Faced with the prospect of having to bat for 30 minutes on Saturday evening and another 98 overs on Sunday, the home side saw Rory Burns and Joe Root depart to successive Pat Cummins deliveries.
From the third ball of the innings, Burns got a leading edge to mid-off, while Root was bowled by a wonderful delivery that trimmed the off bail.
Somehow, Joe Denly and Jason Roy got through the next six overs as England closed on 18-2.
England earlier had a revival thwarted by yet more runs from Steve Smith.
When the tourists were reduced to 44-4, with Stuart Broad and Jofra Archer tearing in, their lead was 240, only for Smith to add 82 to his first-innings 211.
It allowed Australia to declare on 186-6 and set England 383 to win or, more realistically, bat out the remainder of the match.
If they fail, holders Australia will be 2-1 up with only one Test remaining and assured of taking the urn back down under for the first time since 2001.
England have not batted through the final day of a Test to earn a draw for more than six years, but the pitch remains placid, even if there has been the occasional sign of low bounce.
Broad has been magnificent throughout the series and has turned Warner into a walking wicket. Here, it took six balls for Broad to pin the left-hander lbw for his third successive duck, the sixth time he has dismissed him in eight innings.

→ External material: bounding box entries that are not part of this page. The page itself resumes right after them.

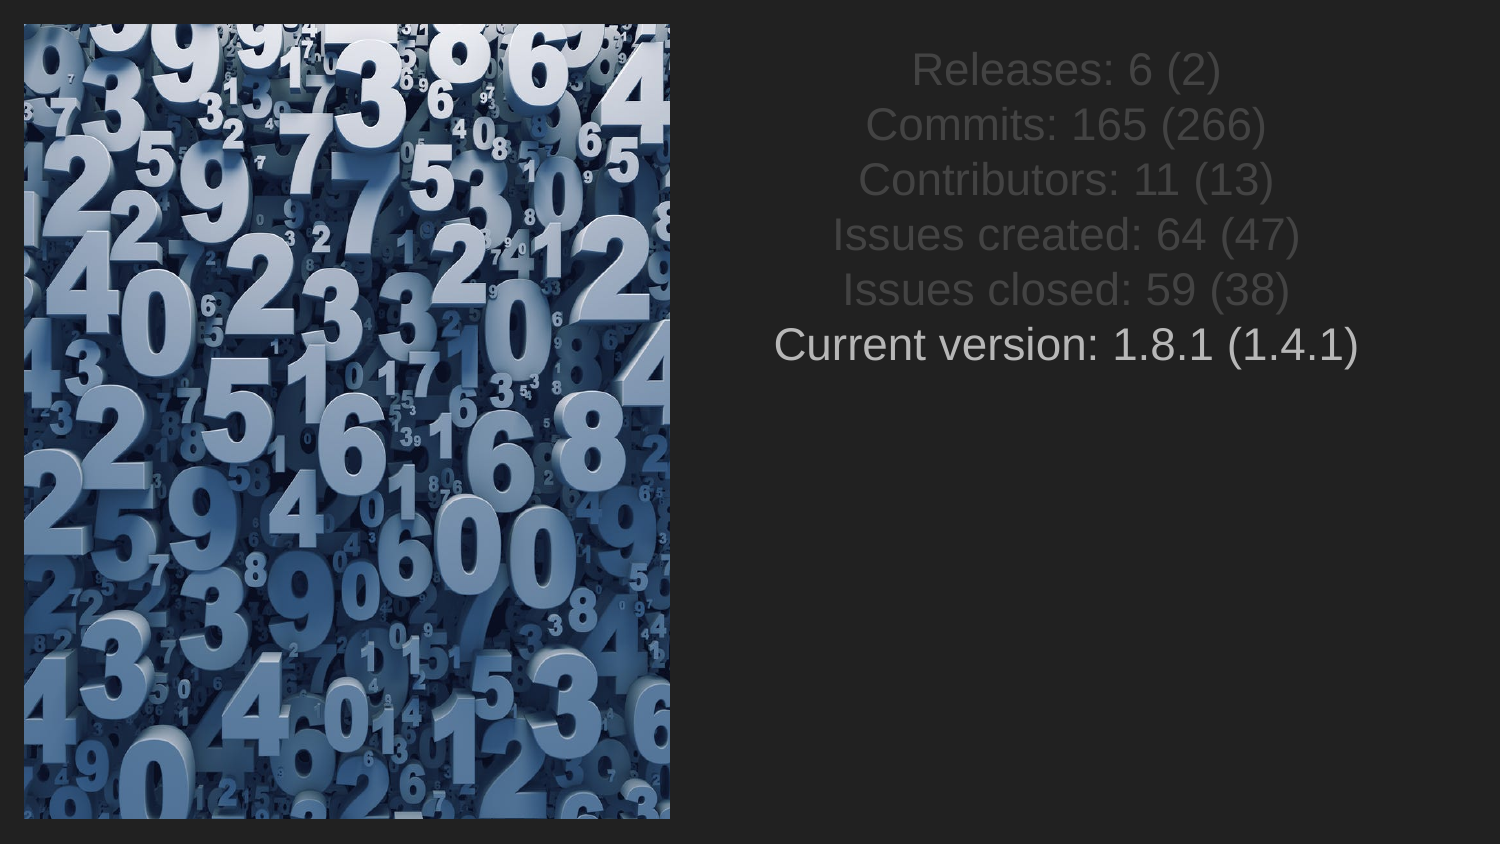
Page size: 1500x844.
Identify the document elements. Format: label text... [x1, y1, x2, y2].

text_box Releases: 6 (2) Commits: 165 (266) Contributors: 11 (13) Issues created: 64 (47) Issues closed: 59 (38) Current version: 1.8.1 (1.4.1) [670, 24, 1464, 819]
picture [24, 24, 670, 819]
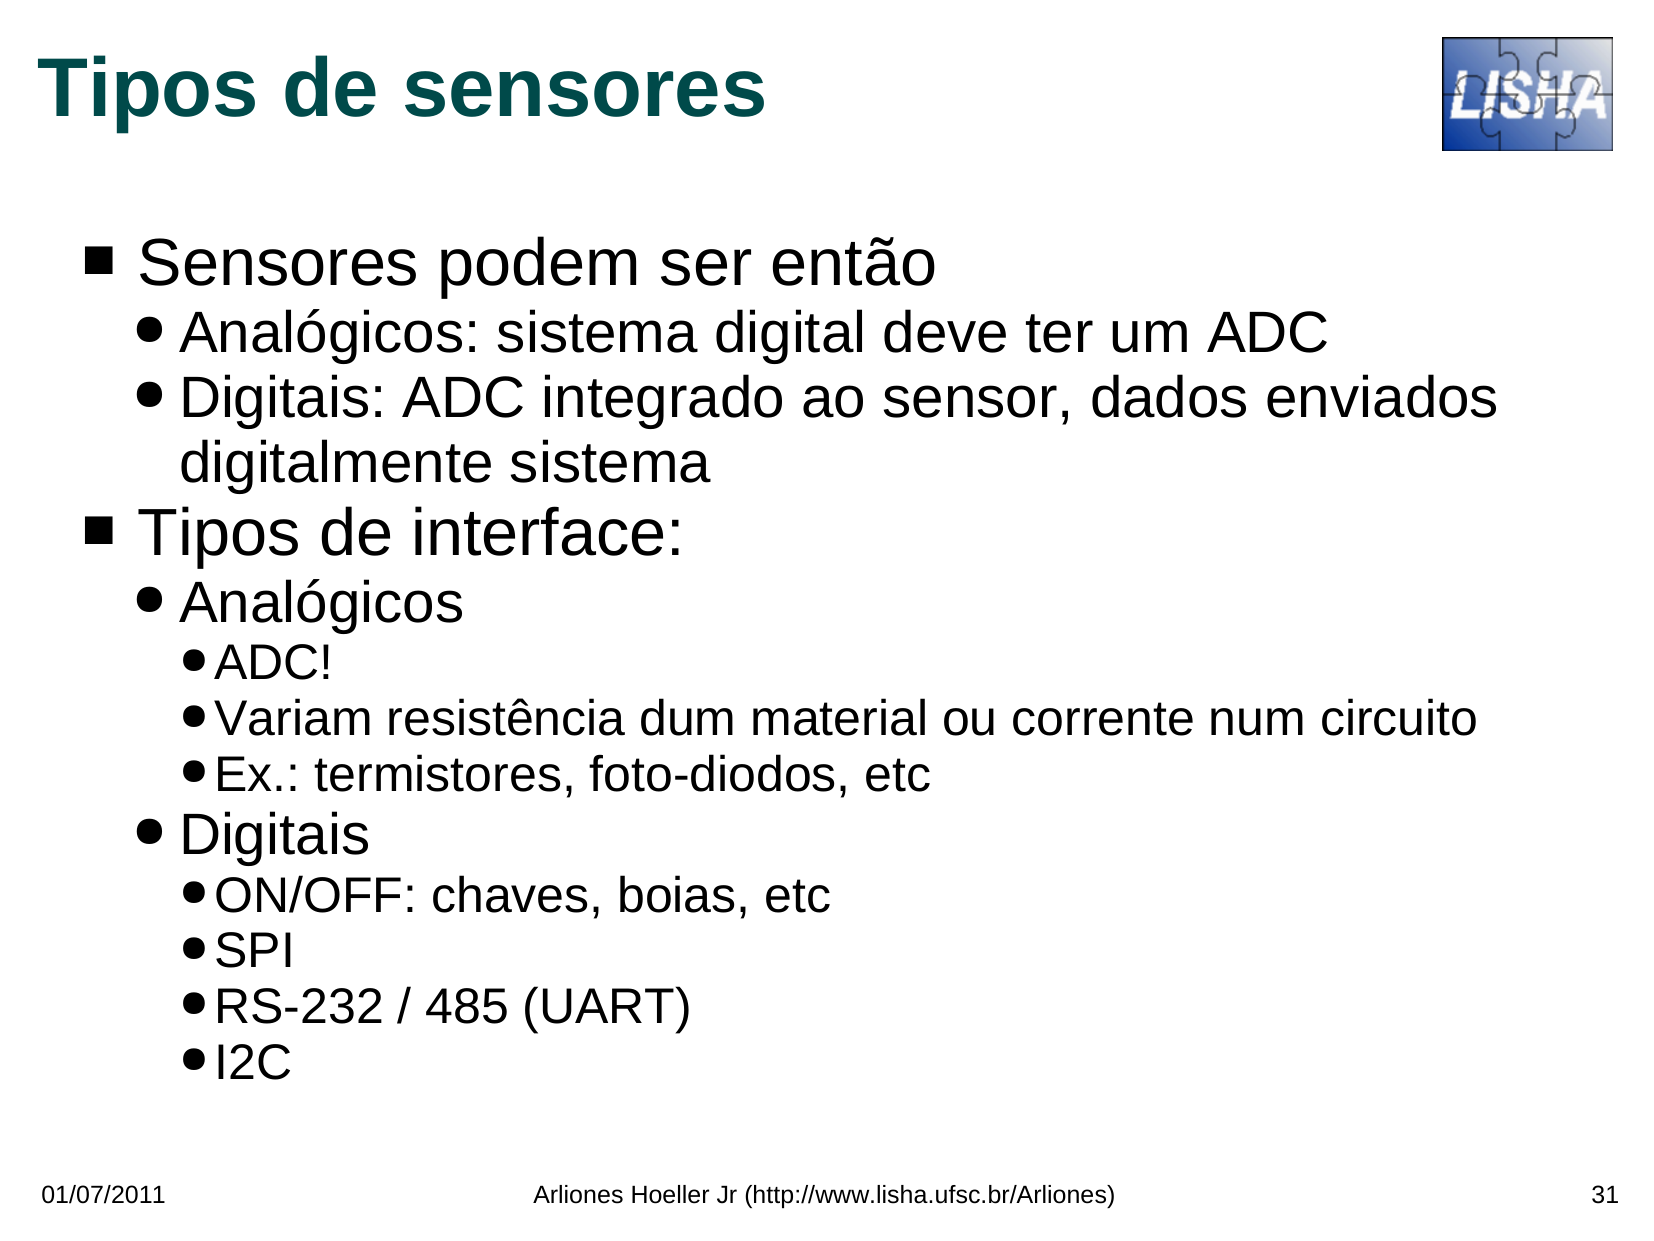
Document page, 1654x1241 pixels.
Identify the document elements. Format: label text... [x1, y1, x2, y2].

picture [1442, 37, 1613, 151]
list Sensores podem ser então Analógicos: sistema digital deve ter um ADC Digitais: ADC integrado ao sensor, dados enviados digitalmente sistema Tipos de interface: Analógicos ADC! Variam resistência dum material ou corrente num circuito Ex.: termistores, foto-diodos, etc Digitais ON/OFF: chaves, boias, etc SPI RS-232 / 485 (UART) I2C [37, 225, 1613, 1163]
title Tipos de sensores [37, 37, 1426, 151]
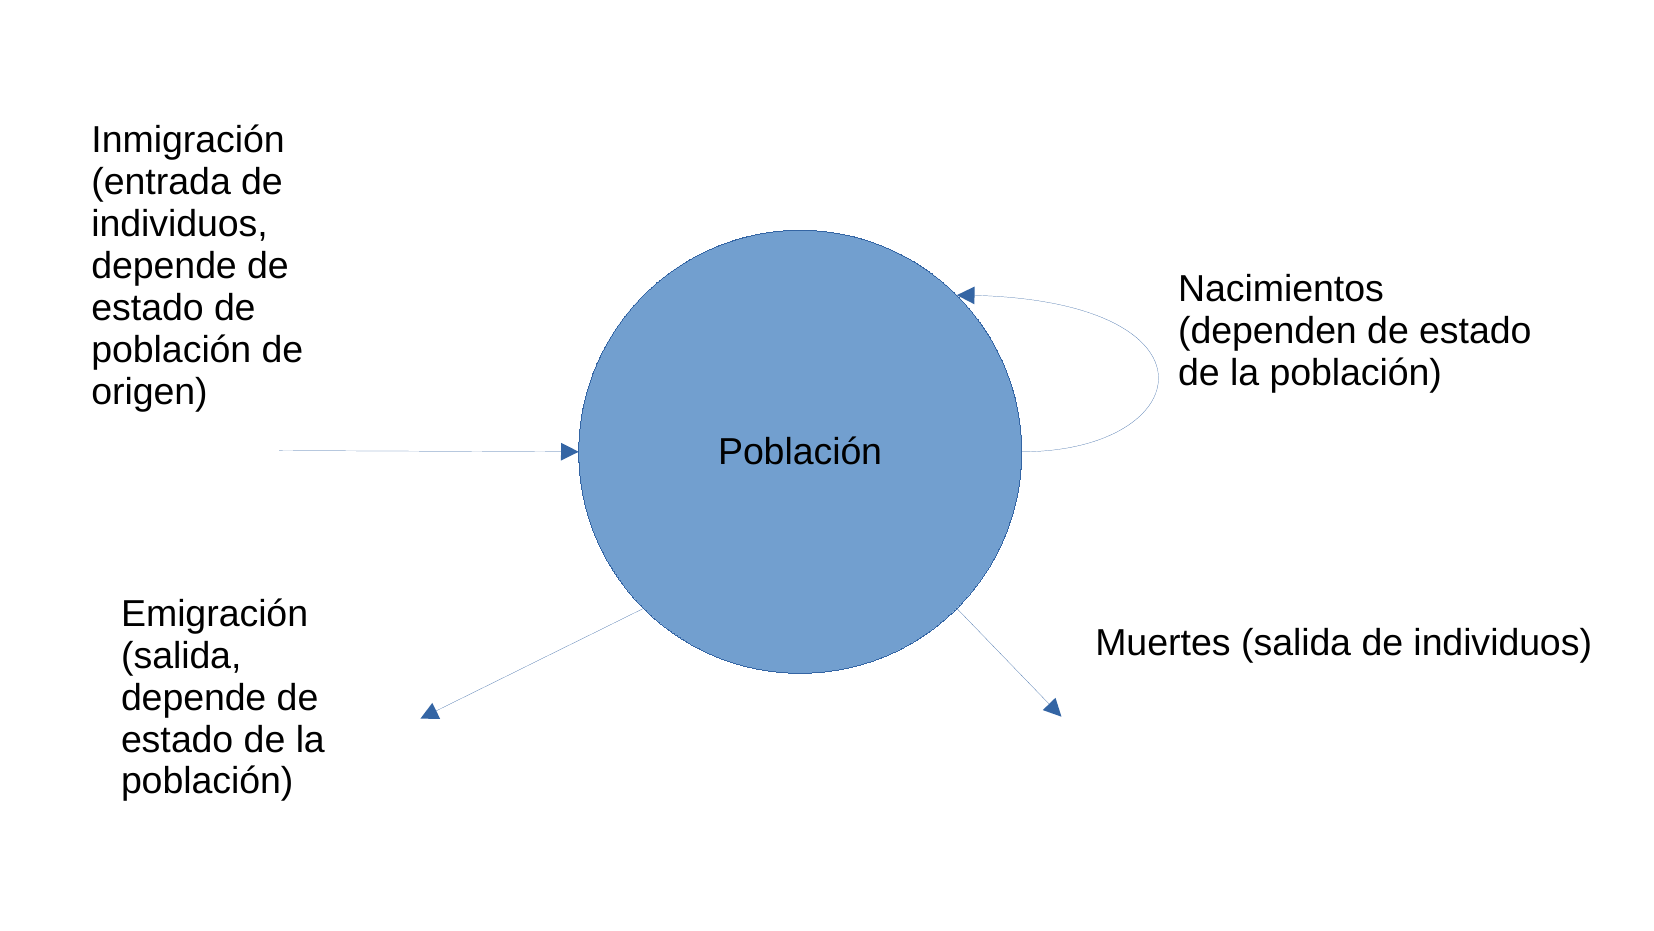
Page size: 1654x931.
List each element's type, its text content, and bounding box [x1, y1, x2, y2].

text_box Población [578, 230, 1022, 674]
text_box Nacimientos (dependen de estado de la población) [1163, 259, 1577, 401]
text_box Muertes (salida de individuos) [1080, 614, 1608, 671]
text_box Emigración (salida, depende de estado de la población) [106, 584, 373, 852]
text_box Inmigración (entrada de individuos, depende de estado de población de origen) [76, 110, 346, 420]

England were bowling a fuller length than in the first innings. Broad trapped Marcus Harris leg before and the improved Archer, his pace above 90mph, made Marnus Labuschagne the third lbw of the innings before uprooting Travis Head's middle stump.
It was electrifying bowling, matched by the atmosphere, with Smith also troubled by Broad in particular.
But Craig Overton and Jack Leach could not continue the pressure and Smith took back control in a fourth-wicket stand of 105 with Matthew Wade.
As Smith passed 50, there were times when he seemed to be poking fun at England, playing incredible strokes to hit the ball wherever he pleased.
Only in the push for the declaration did he loft Leach to long-off and Australia called time 37 runs later.